Started with small steps running benchmarks each time I upped the clock.
Didnt crash me once up until it crashed while windows was booting after restart.
I thought to myself, that's normal, now I just have to lower it a bit until I find the sweet spot.

After windows finished crash dumping, restarted, lowered clock from bios, and headed to boot windows.

Windows recovery came up to scan my installation, pretty normal after a bsod.
I was waiting for it to finish, thinking that ofc there is no error you silly windows, until the recovery said that it could not recognize the error.

Proceeding to boot normal windows via the correspndent button in the recovery, the recovery itself came up again scanning for errors. I waited again only for the same outcome, and restarted my pc.
Yeap the recovery again scanning for errors.

How the hell did my boot became corrupted after just a crash. I've been fighting since yesterday for hours to fix this shitty situation but to no avail. I really dont want to clean install...

I couldnt even sleep well last night thinking that I have to fix this after work today...

Fuck my life, fuck windows

Comments
  • 1
    This is what happens when you mess with things you don't understand.
    There were viruses literally BURNING your mainboard just by setting wrong interrupt. (google for CIH if you are interested)
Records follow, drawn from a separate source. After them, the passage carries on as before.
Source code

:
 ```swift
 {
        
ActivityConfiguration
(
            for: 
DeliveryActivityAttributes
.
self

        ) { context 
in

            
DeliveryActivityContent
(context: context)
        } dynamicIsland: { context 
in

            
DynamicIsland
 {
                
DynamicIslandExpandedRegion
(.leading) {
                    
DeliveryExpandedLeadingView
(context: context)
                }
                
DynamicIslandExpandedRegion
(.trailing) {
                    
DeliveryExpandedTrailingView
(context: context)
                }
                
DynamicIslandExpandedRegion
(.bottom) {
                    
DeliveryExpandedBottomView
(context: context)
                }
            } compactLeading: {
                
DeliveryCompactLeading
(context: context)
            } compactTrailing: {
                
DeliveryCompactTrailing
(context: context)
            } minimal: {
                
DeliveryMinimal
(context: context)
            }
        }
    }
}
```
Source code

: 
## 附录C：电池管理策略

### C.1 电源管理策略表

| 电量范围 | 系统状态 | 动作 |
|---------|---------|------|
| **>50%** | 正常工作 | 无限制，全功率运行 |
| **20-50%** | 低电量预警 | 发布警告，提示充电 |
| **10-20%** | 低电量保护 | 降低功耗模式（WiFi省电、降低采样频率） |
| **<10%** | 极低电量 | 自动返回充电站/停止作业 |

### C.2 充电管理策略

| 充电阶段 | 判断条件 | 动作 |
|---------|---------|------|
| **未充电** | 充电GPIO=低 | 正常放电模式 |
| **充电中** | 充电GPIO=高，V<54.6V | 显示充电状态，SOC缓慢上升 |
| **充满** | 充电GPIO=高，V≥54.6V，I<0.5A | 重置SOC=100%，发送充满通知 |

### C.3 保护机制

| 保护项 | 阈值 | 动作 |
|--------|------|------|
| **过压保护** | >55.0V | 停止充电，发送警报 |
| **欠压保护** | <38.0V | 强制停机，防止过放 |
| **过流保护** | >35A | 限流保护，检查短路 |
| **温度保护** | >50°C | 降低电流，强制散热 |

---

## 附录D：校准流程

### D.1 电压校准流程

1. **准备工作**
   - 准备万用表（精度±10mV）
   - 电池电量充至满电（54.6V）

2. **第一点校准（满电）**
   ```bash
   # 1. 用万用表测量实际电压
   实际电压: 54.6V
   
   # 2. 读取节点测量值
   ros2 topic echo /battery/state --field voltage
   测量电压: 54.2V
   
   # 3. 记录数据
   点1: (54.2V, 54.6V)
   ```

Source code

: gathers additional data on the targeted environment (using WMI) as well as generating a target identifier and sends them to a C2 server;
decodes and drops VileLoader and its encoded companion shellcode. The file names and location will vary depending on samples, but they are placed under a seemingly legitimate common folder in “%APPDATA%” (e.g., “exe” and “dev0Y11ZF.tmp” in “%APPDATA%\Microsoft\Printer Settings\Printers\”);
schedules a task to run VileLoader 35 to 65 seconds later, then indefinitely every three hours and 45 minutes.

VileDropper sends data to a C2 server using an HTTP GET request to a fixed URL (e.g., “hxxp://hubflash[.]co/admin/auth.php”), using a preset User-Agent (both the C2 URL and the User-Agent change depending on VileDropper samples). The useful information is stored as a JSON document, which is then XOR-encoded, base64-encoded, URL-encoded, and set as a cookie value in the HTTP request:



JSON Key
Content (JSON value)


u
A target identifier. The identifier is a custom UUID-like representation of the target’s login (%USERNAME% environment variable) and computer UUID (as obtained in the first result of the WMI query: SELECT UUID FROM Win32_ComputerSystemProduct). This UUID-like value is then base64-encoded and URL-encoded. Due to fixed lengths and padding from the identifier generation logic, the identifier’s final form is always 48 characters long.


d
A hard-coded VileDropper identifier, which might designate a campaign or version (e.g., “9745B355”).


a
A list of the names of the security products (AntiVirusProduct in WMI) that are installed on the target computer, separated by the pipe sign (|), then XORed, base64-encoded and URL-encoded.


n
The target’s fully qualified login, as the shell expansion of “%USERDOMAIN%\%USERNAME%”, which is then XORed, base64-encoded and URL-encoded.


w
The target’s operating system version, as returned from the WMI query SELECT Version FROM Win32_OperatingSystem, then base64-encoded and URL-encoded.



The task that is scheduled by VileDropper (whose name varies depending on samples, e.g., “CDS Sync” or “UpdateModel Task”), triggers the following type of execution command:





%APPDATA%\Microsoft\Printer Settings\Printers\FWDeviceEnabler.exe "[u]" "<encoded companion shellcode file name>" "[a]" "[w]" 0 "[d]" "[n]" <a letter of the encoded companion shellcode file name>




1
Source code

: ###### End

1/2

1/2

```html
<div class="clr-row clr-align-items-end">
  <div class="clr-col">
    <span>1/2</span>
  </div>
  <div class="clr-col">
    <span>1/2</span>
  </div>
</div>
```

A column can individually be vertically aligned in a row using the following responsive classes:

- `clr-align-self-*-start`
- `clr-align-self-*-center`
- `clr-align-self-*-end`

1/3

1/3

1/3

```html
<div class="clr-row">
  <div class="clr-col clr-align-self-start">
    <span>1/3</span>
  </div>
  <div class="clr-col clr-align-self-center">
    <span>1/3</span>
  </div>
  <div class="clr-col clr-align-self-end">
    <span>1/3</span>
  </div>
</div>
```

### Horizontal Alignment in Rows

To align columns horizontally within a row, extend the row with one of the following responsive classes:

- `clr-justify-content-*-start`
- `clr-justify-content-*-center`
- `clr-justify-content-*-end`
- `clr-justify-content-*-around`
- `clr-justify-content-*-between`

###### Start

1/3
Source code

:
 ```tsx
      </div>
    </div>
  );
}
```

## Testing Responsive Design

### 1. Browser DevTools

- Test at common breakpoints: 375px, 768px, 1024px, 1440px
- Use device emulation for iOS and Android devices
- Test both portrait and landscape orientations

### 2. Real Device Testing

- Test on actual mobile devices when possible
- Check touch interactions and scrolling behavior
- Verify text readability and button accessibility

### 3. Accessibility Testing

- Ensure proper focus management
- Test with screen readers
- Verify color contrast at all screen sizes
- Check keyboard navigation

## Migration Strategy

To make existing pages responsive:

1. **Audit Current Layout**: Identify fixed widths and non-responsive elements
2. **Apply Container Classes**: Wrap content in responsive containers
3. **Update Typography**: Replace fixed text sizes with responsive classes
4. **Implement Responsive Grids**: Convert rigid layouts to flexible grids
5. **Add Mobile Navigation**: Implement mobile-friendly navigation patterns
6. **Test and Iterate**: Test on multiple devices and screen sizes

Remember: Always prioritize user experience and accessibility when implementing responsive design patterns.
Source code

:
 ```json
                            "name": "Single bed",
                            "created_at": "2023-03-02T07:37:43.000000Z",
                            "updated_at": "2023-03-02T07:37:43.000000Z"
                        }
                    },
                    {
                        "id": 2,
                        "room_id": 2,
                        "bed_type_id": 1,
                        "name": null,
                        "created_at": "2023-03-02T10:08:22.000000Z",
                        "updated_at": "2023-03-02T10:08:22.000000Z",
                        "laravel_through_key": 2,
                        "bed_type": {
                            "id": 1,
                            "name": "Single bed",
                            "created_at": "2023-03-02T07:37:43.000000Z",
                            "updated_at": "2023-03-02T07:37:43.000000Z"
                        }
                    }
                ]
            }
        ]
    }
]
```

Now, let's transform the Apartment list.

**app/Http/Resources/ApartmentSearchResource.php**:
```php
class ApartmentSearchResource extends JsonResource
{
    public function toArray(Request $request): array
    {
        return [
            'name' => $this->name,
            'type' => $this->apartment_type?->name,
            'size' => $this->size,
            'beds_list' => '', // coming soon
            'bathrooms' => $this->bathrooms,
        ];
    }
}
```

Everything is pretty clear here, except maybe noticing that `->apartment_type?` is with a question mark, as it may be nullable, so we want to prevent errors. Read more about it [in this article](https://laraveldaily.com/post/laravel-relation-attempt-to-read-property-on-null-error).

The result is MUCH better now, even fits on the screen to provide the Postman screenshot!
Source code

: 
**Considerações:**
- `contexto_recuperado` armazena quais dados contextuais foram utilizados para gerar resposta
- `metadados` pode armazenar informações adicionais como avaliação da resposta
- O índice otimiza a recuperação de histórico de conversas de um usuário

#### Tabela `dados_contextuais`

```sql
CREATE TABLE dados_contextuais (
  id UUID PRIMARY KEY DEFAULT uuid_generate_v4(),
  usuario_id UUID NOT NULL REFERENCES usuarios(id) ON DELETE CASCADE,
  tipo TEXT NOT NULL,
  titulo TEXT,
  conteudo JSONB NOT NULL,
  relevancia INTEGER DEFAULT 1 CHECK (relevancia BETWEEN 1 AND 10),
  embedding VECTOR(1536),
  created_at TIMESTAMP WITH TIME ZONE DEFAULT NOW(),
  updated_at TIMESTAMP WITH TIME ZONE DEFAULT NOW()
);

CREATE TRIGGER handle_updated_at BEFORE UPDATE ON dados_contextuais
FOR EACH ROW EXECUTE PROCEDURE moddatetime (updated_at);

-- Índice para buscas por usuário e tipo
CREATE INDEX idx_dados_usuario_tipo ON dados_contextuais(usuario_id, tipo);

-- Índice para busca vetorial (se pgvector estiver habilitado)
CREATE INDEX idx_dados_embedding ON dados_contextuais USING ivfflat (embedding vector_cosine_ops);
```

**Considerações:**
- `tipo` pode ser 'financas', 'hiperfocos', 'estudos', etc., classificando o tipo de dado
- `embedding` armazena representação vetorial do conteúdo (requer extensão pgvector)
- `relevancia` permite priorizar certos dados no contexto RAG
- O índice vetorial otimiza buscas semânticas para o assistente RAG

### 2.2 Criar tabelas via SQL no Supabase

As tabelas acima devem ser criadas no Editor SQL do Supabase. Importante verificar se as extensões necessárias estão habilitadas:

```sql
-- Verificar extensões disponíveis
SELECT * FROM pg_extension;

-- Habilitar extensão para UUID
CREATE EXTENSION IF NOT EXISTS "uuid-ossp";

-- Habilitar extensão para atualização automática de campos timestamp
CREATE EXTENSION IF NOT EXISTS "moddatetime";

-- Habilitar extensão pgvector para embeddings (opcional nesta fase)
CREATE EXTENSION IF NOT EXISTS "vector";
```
    If you want to play with overclocking, buy a simpler device, some microcontroller, or even a set of transistors, attach it to oscilloscope and then watch what happens when mess with the clock and voltage.
  • 0
    I agree with you that I mess with stuff that I don't fully understand (ofc did my research before I touched anything) but what does this have to do with the CIH virus lol, my bios is fine, my window boot files where corrupted due to the crash during the windows boot... I also am making sure to keep the voltage <1.35v as the manufacturer's max safe value is 1.4v @mt3o
  • 0
    For me it's ancient history, you know. I was a kid then.
    CIH was an example that piece of software can wreck the hardware. Just like unstable code going rouge.

    --wiki--
    CIH's dual payload was delivered for the first time on April 26, 1999, with most of the damage occurring in Asia. CIH filled the first 1024 KB of the host's boot drive with zeros and then attacked certain types of BIOS. Both of these payloads served to render the host computer inoperable, and for most ordinary users the virus essentially destroyed the PC.